Good Morning. Friends and family have been after me to start blogging for some time now and since Spencer's still sleeping - a remarkable event at 9am - I'm going to at least make a start. People have been after me to blog because I'm usually on a soap box where nobody but friends and family can hear me - and either they figure the world might want to hear what I'm on about, or maybe its as simple as "misery loves company". You'll have to decide. I can't tell anymore.
Why Noshstalgia? Noshstalgia reflects my interest in preserving great, endangered, food traditions and sharing them with others. I'll elaborate on this later - but first a few words to better set the stage...
I recognize the danger of nostalgia generally. As we grow older, we're prone to looking back and romanticizing our earlier life experiences. It's a cliche that things used to be better. And if we fixate there then we may miss the present altogether. Very dangerous stuff.
There are plenty of worthy developments in the world of food today, and I don't mean to suggest otherwise. I have great interest in and admiration for many contemporary growers, producers, distributors, chefs, restaurateurs, etc. But this blog is not about the new - it's about our culinary roots.
It's obvious that food has become fashionable. As I look at the success of popular food-focused media outlets, the proliferation of specialty foods, the growth of Whole Foods, food celebrities, and now even Hollywood movies set in the context of the food business I can't help feeling that we may be approaching the zenith of the fad.
But most people don't actually cook. Time is precious and people can't spend hours as they used to. And there are many more impediments to real cooking at home - reasons that I hope to discuss later. For now, just consider the ratio between the number of primary ingredients required to produce food, and the number of products selling in the market. At the Fancy Food Show in New York two weeks ago, there were well in excess of 100,000 products on display. Modern supermarkets carry tens of thousands of distinct items on its shelves. The proliferation of items on offer reflects first and foremost on people's need for convenience. One way or another, many of these products are substites for the time, effort, and know-how otherwise required to produce meals from primary ingredients.

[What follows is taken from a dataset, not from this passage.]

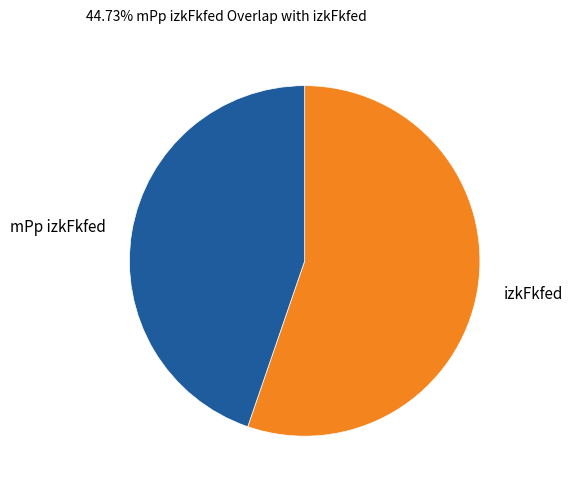

Combined, do mPp izkFkfed and izkFkfed account for over 50%?

Yes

And most of those who do cook are in a hurry. Time is precious, even for self-identified foodies. The focus of many recent cookbooks and tv shows is on producing meals quickly. So - am I all about "slow food"? No - but it's certainly a part of the picture for me.

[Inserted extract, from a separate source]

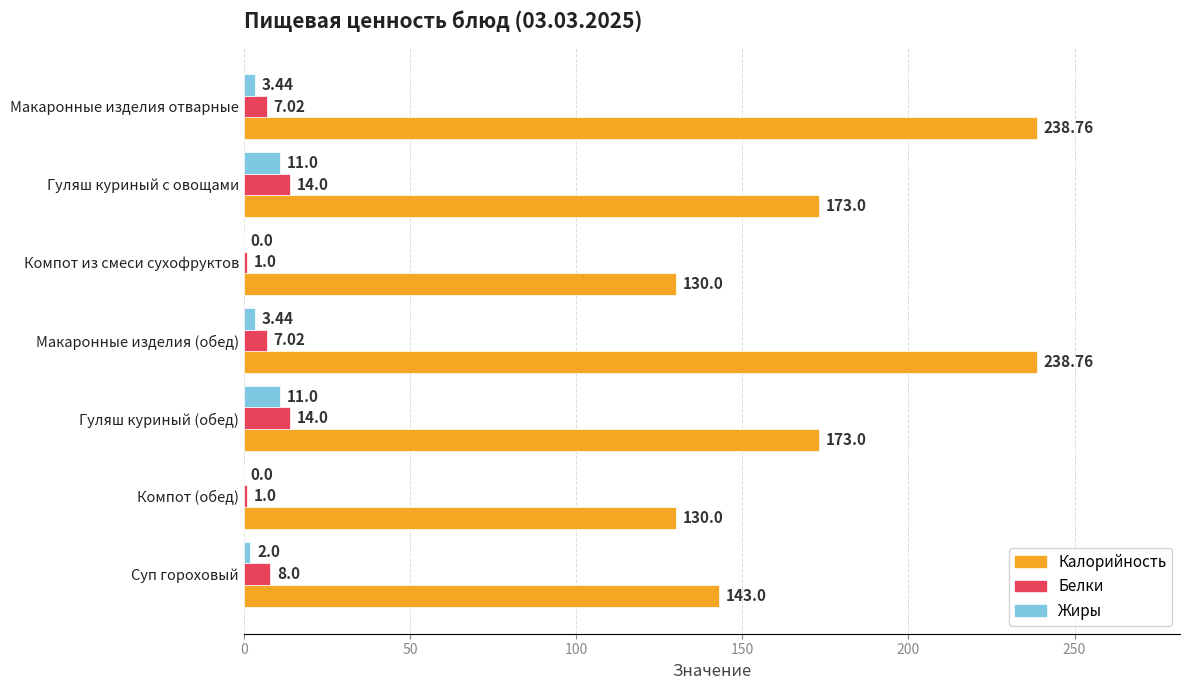

What is the total value across all series at Гуляш куриный с овощами?

198.0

So back to this - Food is fashionable. I appreciate the attention that good food and its contemporary heroes are receiving. But, it seems to me that many of the most important aspects of our food culture - past and present - have yet to penetrate for many people. The foodie trend has reached a point that suggests it may soon be "over". It feels to me like we're at about (Warhol) minute 14. Popular culture is very harsh with fads that have passed. And too often, good, important ideas are lost because of their nominal association with a defunct trend.